Here’s where the real list begins. The top 5 fictional movie coaches of all time. Leaders of men who put the team first and cherish molding minds as much as winning titles.

5. Tony D’amato – Any Given Sunday – I won’t even bother with a write up. This speech says it all.

https://www.youtube.com/watch?v=_b7bgtu2O4E

4. Billy Haywood – Little Big League – Billy Haywood is 12 years old and lead the lowly Minnesota Twins to the playoffs. His calm demeanor and deep knowledge of the history of the game helped gain the trust of his players that Billy knew what he was doing. He’d pull stings like contract negotiations and put the right players in the right situations to succeed. Not to mention, it was the American League, they have the DH. How hard could it be?

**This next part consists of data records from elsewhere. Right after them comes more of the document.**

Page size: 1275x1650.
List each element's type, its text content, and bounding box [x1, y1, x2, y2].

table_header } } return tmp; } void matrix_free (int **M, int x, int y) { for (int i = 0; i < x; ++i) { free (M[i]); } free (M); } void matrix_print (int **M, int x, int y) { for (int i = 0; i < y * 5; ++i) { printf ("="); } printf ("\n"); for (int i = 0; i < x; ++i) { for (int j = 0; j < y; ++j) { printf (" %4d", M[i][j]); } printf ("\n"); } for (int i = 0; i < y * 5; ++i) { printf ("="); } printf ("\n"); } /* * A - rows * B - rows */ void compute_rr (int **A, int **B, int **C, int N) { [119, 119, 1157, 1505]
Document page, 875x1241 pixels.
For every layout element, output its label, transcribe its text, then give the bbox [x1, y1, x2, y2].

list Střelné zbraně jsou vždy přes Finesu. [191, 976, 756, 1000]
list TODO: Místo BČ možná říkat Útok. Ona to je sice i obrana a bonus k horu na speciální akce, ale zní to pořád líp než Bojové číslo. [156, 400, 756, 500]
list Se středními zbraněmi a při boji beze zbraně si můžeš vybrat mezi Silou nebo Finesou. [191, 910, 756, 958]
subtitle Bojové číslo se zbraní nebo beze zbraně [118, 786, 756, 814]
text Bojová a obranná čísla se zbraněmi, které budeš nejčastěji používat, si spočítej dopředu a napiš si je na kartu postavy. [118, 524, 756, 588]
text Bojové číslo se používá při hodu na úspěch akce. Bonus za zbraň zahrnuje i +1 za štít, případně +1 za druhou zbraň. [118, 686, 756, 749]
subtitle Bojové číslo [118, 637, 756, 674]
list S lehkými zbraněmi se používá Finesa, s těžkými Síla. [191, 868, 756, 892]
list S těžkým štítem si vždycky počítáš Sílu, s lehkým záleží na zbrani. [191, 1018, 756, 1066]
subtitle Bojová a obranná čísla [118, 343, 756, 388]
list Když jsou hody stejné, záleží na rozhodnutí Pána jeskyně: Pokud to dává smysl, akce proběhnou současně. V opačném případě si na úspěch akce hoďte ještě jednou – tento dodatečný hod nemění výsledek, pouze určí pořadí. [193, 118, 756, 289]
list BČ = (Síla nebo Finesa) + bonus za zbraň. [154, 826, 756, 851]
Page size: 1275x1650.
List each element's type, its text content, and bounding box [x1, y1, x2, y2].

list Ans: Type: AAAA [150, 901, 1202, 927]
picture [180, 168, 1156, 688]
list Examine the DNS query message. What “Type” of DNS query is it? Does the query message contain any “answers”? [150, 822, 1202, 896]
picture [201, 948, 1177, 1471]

3. Buck Weston – Kicking and Screaming – Ya I know, you all want this to be Phil Weston played by Will Farrell. Let me tell ya, Phil couldn’t coach his way out of a paper bag. He had to recruit Hall of Famer Mike Ditka to even become relevant in the standings before chasing him away over a damn juice box. That egomaniac had his kids running rampant and even drilled his best players, the Italians, into the ground. Now his dad, Buck? Now there’s a winner with the Premier League written all over him. A successful business man, a loving husband to a woman 20 years his junior, and a superstar son that keeps his head down and does his work. There’s a reason Buck’s Gladiators are the most dominant team in the district.

2. Jimmy Dugan – A League of Their Own – Jimmy honestly deserves his own blog. You know how the Stanley Cup has 4 rings around it with all the names of the players on the winning team engraved forever in history? Well you could do that with Jimmy Dugan quotes three times over. He’s a quote machine and a national treasure. The man who brought us “there’s no crying in baseball” and “Avoid the clap” (good advice) deserves his own wing in Cooperstown.

  1. Coach Boone – Remember the Titans – Okay, so technically Coach Boone was a real person. Depending on what you read Denzel may or may not have taken him to the next level. The first meeting the team has says all you need to know about the man. He sets the tone right off the bat by putting soon to be bench warming running back Petey Jones in his place. “Football is fun? You sure? Now you thinking, first you smile, now you think? Do you think football is still fun?”. That’s the type of mental warfare that will have any competitor ready to do anything you say. Commanding respect from the room and instilling fear in your players the second you walk in is textbook coaching.

There you have it. The top 5 best coaches in cinematic history. Ya it was a long read but hey, what the hell else are you doing during this pandemic? Plus it’s good to break a mental sweat now and again.